Instructions for the task
Exclude the pictures, then repeat the remaining data exactly.

[Stored data entries]
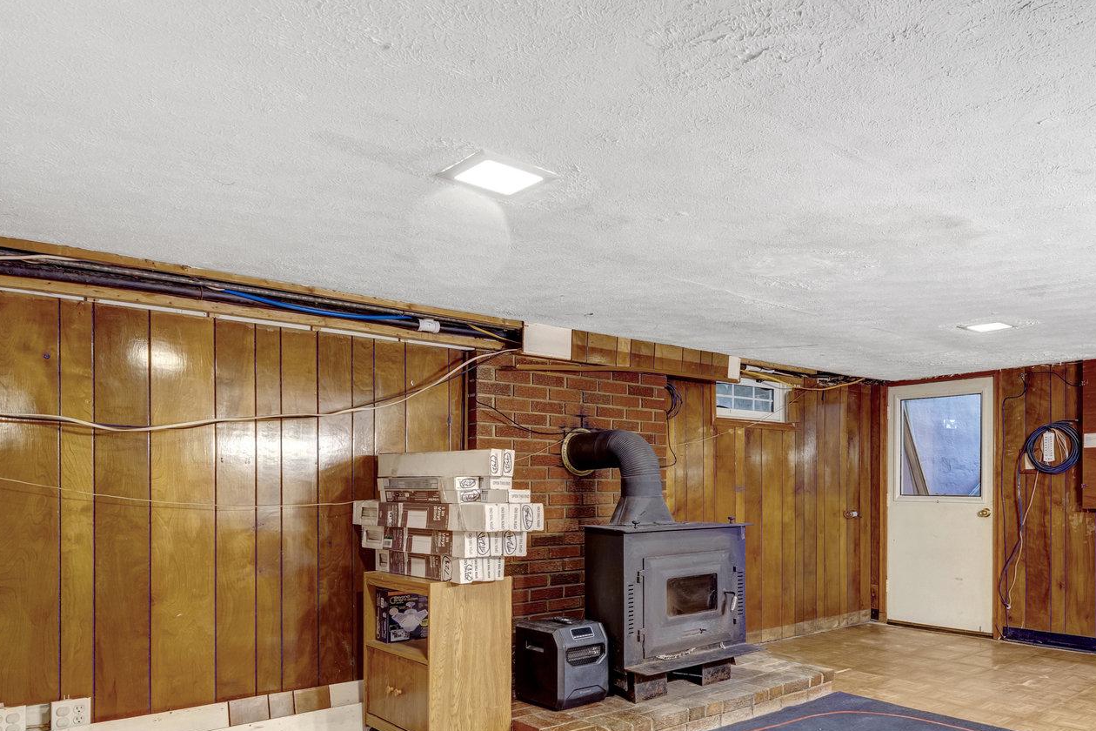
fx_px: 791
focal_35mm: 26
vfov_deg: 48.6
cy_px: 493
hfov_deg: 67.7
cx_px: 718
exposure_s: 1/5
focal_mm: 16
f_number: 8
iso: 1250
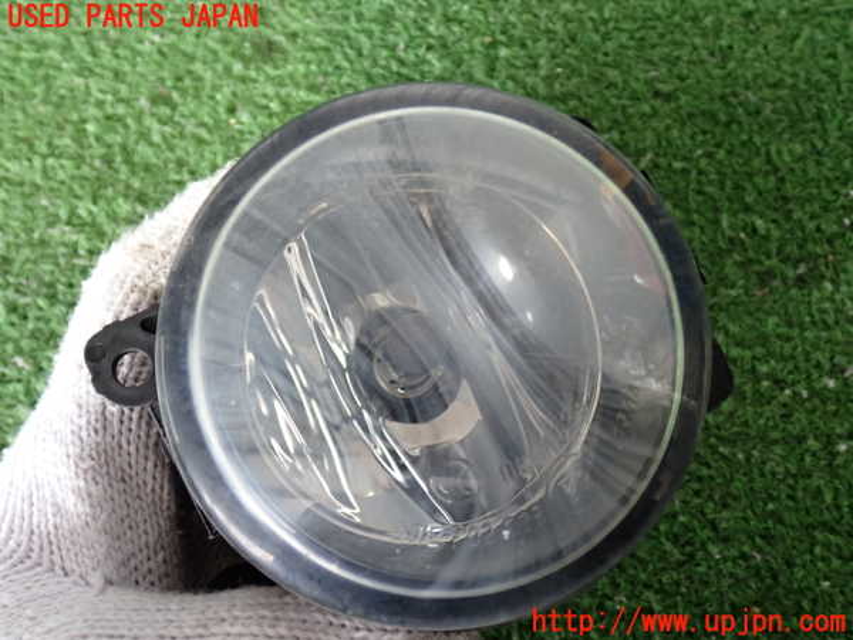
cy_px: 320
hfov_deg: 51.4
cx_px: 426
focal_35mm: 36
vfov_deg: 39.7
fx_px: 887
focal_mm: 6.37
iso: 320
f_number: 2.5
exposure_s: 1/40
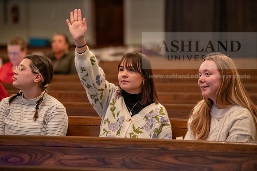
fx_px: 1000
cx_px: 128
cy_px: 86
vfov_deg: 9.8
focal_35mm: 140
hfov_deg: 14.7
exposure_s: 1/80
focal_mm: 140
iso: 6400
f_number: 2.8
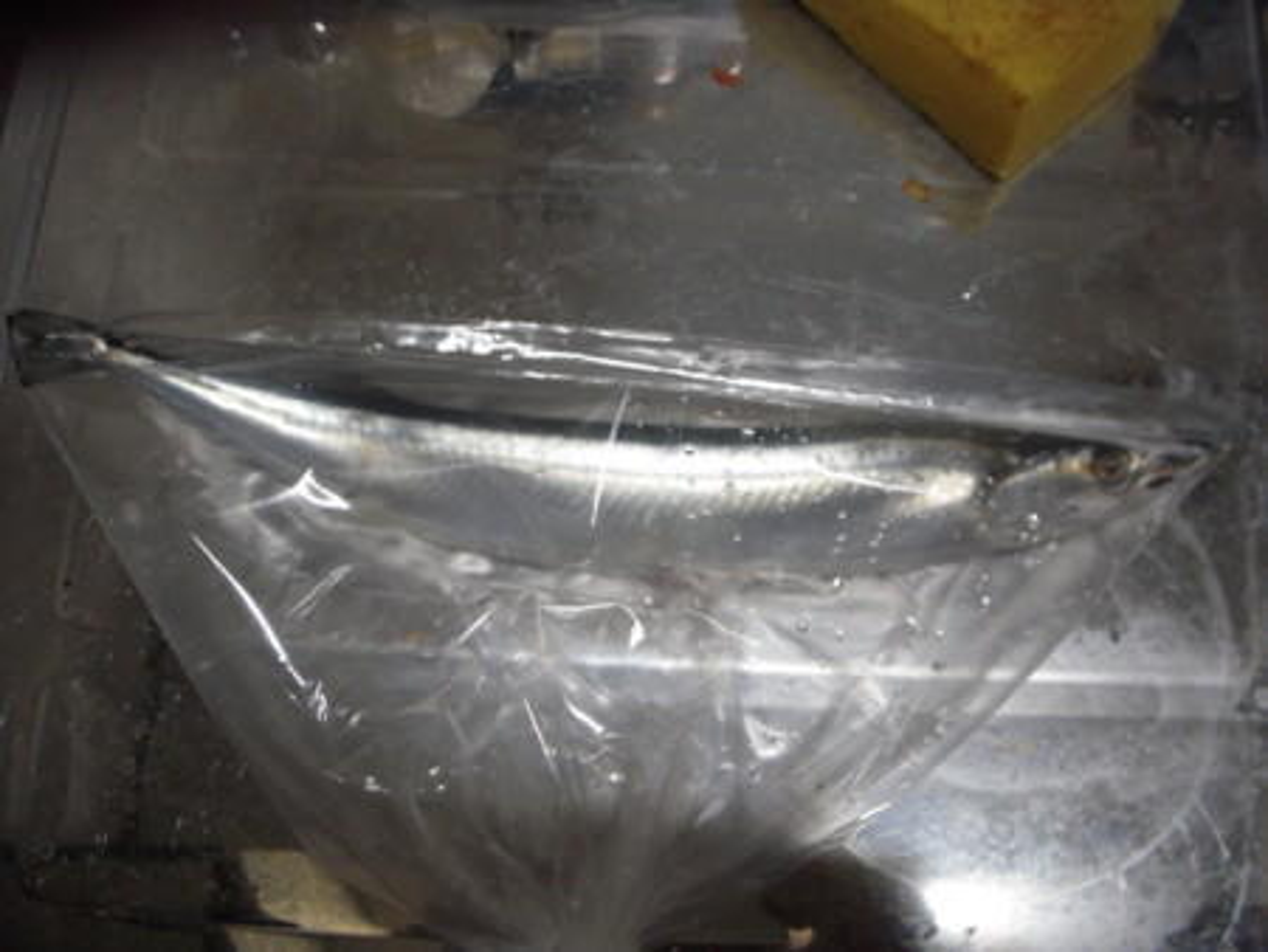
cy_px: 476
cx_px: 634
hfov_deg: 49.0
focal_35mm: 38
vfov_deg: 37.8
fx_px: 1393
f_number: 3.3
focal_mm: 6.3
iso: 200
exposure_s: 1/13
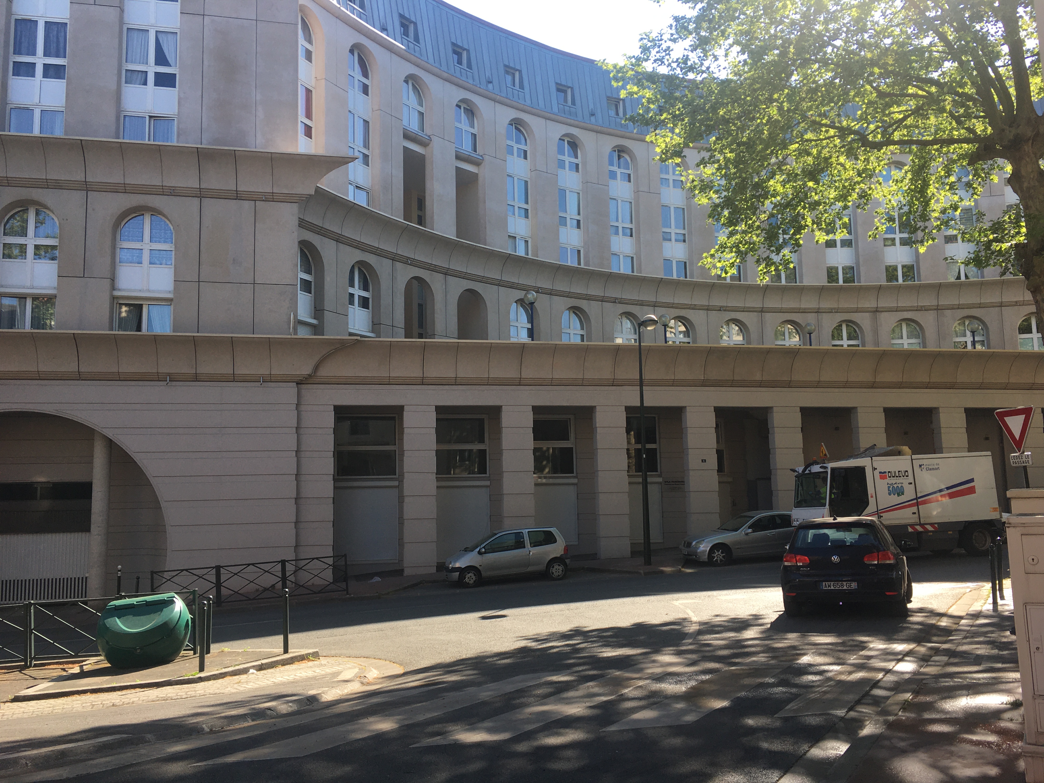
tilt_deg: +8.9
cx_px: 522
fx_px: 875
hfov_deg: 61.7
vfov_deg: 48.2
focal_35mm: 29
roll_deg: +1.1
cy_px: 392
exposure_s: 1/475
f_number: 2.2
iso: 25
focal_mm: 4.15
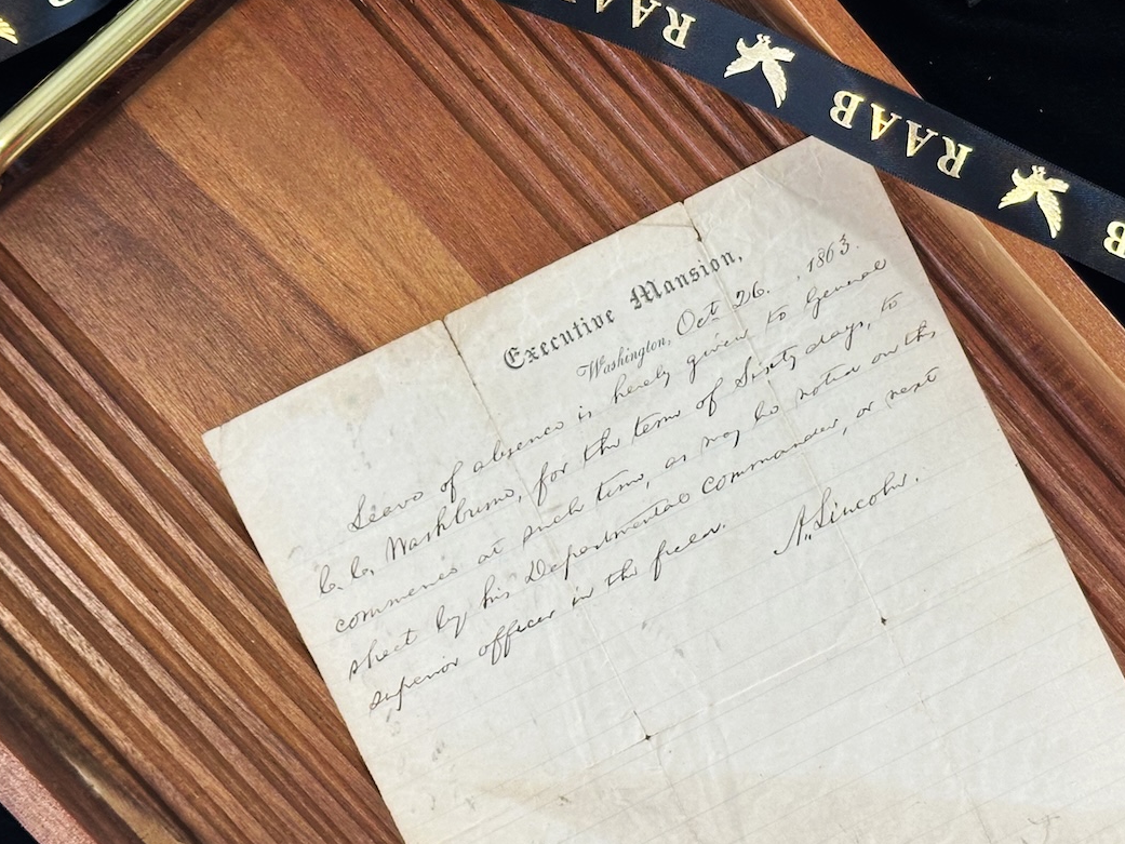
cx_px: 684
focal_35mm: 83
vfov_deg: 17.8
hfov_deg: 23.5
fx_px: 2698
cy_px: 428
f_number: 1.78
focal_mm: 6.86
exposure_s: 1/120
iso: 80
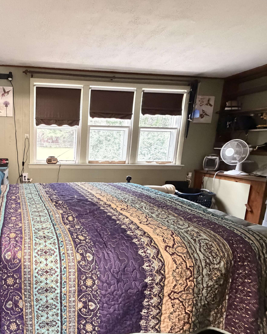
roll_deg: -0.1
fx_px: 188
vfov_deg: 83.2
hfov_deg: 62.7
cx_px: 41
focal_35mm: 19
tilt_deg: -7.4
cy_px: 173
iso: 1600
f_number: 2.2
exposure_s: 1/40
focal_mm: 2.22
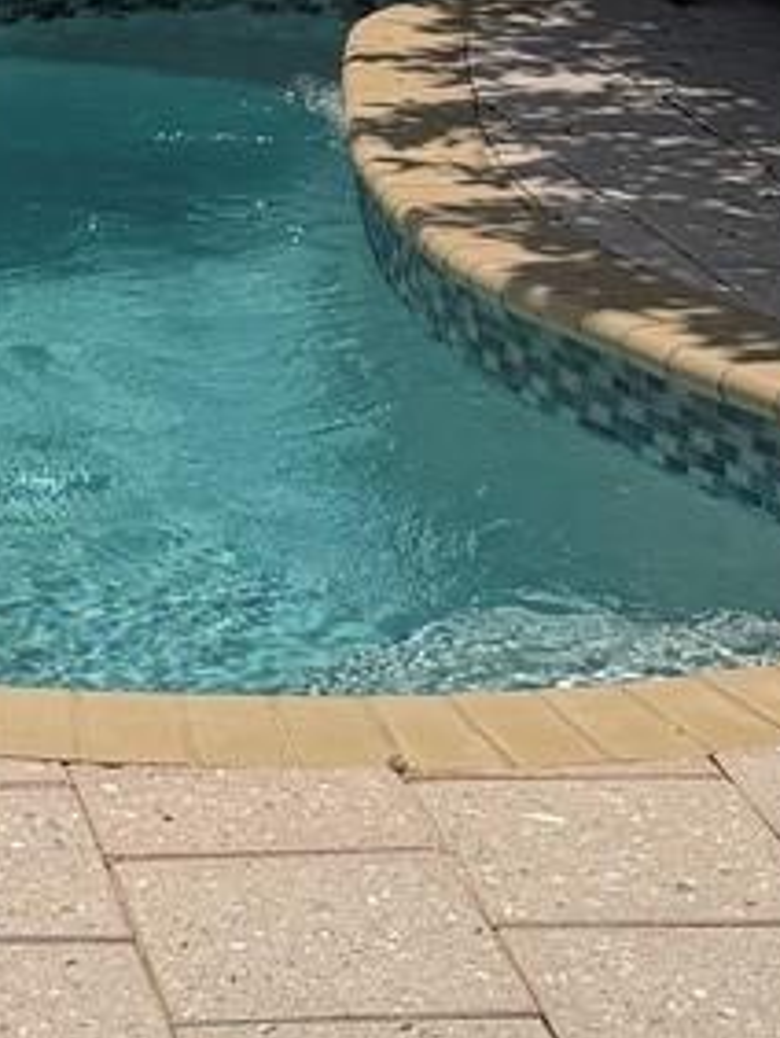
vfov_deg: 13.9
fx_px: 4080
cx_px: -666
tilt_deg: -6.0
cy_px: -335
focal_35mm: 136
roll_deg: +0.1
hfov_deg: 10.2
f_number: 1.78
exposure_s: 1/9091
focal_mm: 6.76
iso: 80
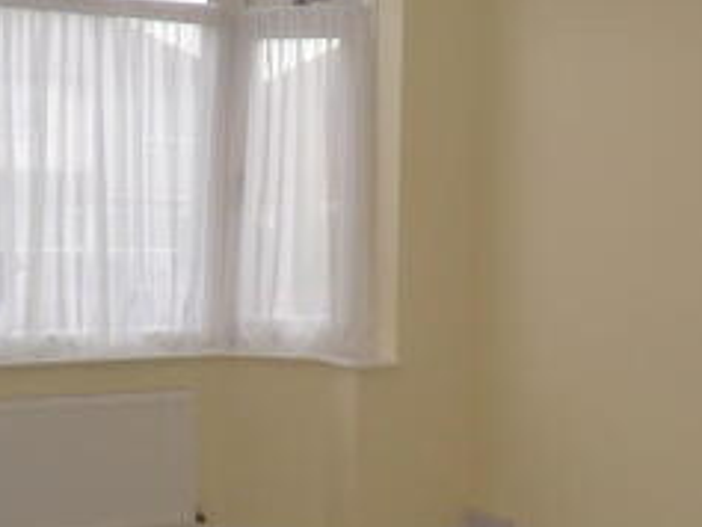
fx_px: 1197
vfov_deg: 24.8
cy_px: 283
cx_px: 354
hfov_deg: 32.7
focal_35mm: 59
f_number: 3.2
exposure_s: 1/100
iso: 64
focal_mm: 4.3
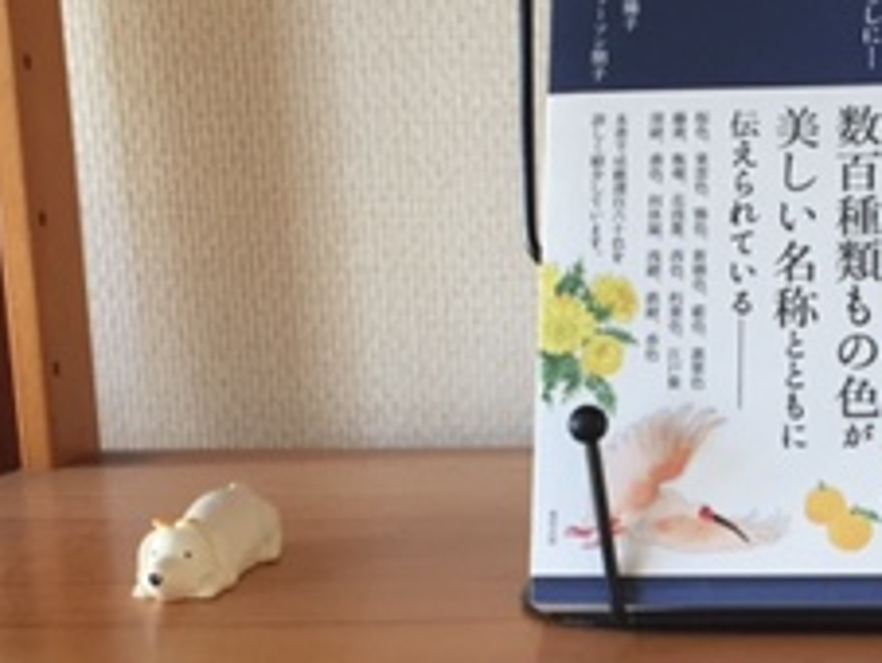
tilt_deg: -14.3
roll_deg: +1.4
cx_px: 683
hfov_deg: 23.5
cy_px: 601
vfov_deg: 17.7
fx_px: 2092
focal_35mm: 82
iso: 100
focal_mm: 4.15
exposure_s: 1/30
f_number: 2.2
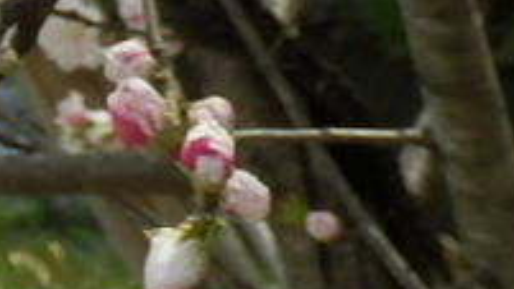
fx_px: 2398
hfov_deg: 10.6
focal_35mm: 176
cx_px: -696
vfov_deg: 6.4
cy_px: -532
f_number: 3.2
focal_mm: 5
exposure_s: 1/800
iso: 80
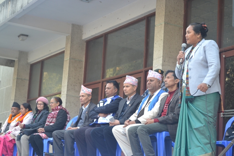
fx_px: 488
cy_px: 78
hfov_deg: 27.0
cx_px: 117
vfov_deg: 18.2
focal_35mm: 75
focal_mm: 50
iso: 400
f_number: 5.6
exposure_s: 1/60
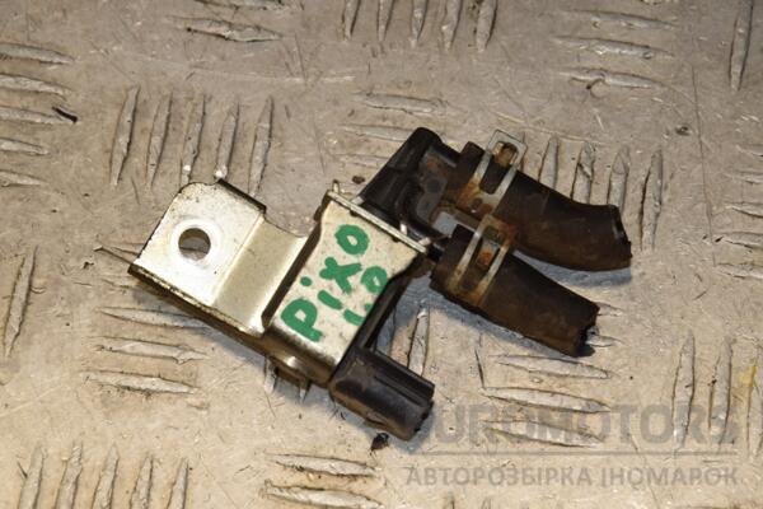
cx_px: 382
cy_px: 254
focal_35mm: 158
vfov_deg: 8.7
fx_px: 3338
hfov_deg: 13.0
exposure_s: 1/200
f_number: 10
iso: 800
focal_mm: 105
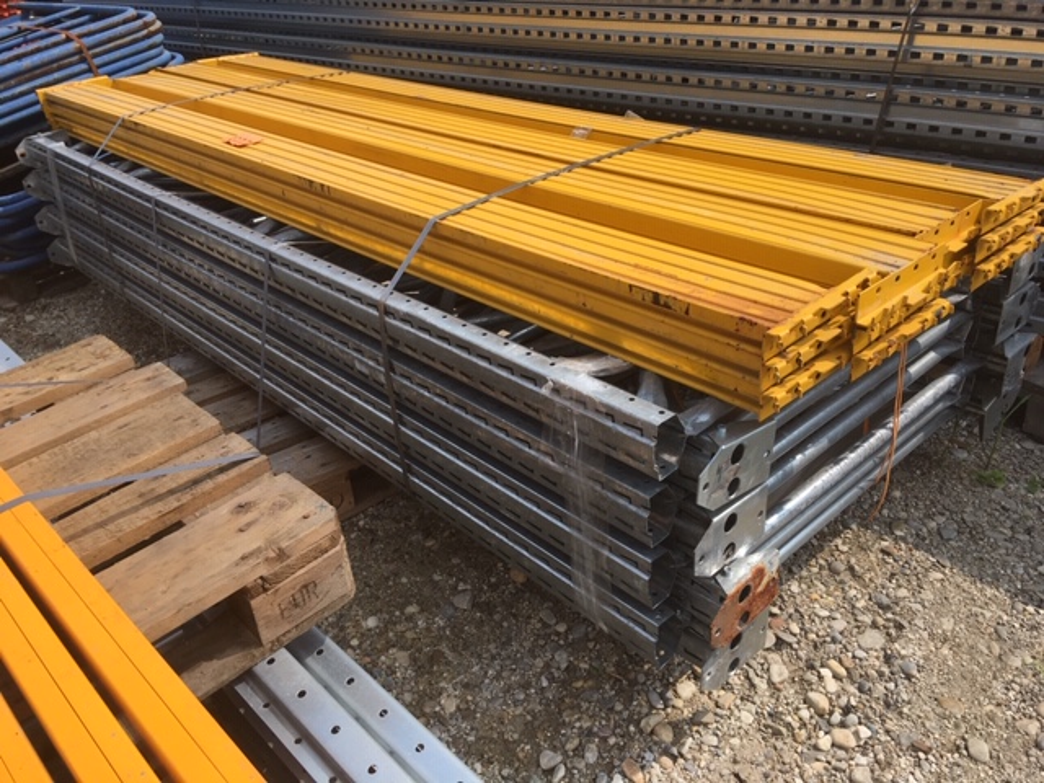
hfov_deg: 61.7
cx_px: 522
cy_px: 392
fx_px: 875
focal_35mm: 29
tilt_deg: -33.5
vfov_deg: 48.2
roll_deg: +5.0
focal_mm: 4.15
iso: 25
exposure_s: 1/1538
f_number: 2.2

Answer for this exercise
fx_px: 791
focal_35mm: 26
vfov_deg: 48.6
cy_px: 493
hfov_deg: 67.7
cx_px: 718
exposure_s: 1/5
focal_mm: 16
f_number: 8
iso: 1250
cy_px: 320
hfov_deg: 51.4
cx_px: 426
focal_35mm: 36
vfov_deg: 39.7
fx_px: 887
focal_mm: 6.37
iso: 320
f_number: 2.5
exposure_s: 1/40
fx_px: 1000
cx_px: 128
cy_px: 86
vfov_deg: 9.8
focal_35mm: 140
hfov_deg: 14.7
exposure_s: 1/80
focal_mm: 140
iso: 6400
f_number: 2.8
cy_px: 476
cx_px: 634
hfov_deg: 49.0
focal_35mm: 38
vfov_deg: 37.8
fx_px: 1393
f_number: 3.3
focal_mm: 6.3
iso: 200
exposure_s: 1/13
tilt_deg: +8.9
cx_px: 522
fx_px: 875
hfov_deg: 61.7
vfov_deg: 48.2
focal_35mm: 29
roll_deg: +1.1
cy_px: 392
exposure_s: 1/475
f_number: 2.2
iso: 25
focal_mm: 4.15
cx_px: 684
focal_35mm: 83
vfov_deg: 17.8
hfov_deg: 23.5
fx_px: 2698
cy_px: 428
f_number: 1.78
focal_mm: 6.86
exposure_s: 1/120
iso: 80
roll_deg: -0.1
fx_px: 188
vfov_deg: 83.2
hfov_deg: 62.7
cx_px: 41
focal_35mm: 19
tilt_deg: -7.4
cy_px: 173
iso: 1600
f_number: 2.2
exposure_s: 1/40
focal_mm: 2.22
vfov_deg: 13.9
fx_px: 4080
cx_px: -666
tilt_deg: -6.0
cy_px: -335
focal_35mm: 136
roll_deg: +0.1
hfov_deg: 10.2
f_number: 1.78
exposure_s: 1/9091
focal_mm: 6.76
iso: 80
fx_px: 1197
vfov_deg: 24.8
cy_px: 283
cx_px: 354
hfov_deg: 32.7
focal_35mm: 59
f_number: 3.2
exposure_s: 1/100
iso: 64
focal_mm: 4.3
tilt_deg: -14.3
roll_deg: +1.4
cx_px: 683
hfov_deg: 23.5
cy_px: 601
vfov_deg: 17.7
fx_px: 2092
focal_35mm: 82
iso: 100
focal_mm: 4.15
exposure_s: 1/30
f_number: 2.2
fx_px: 2398
hfov_deg: 10.6
focal_35mm: 176
cx_px: -696
vfov_deg: 6.4
cy_px: -532
f_number: 3.2
focal_mm: 5
exposure_s: 1/800
iso: 80
fx_px: 488
cy_px: 78
hfov_deg: 27.0
cx_px: 117
vfov_deg: 18.2
focal_35mm: 75
focal_mm: 50
iso: 400
f_number: 5.6
exposure_s: 1/60
cx_px: 382
cy_px: 254
focal_35mm: 158
vfov_deg: 8.7
fx_px: 3338
hfov_deg: 13.0
exposure_s: 1/200
f_number: 10
iso: 800
focal_mm: 105
hfov_deg: 61.7
cx_px: 522
cy_px: 392
fx_px: 875
focal_35mm: 29
tilt_deg: -33.5
vfov_deg: 48.2
roll_deg: +5.0
focal_mm: 4.15
iso: 25
exposure_s: 1/1538
f_number: 2.2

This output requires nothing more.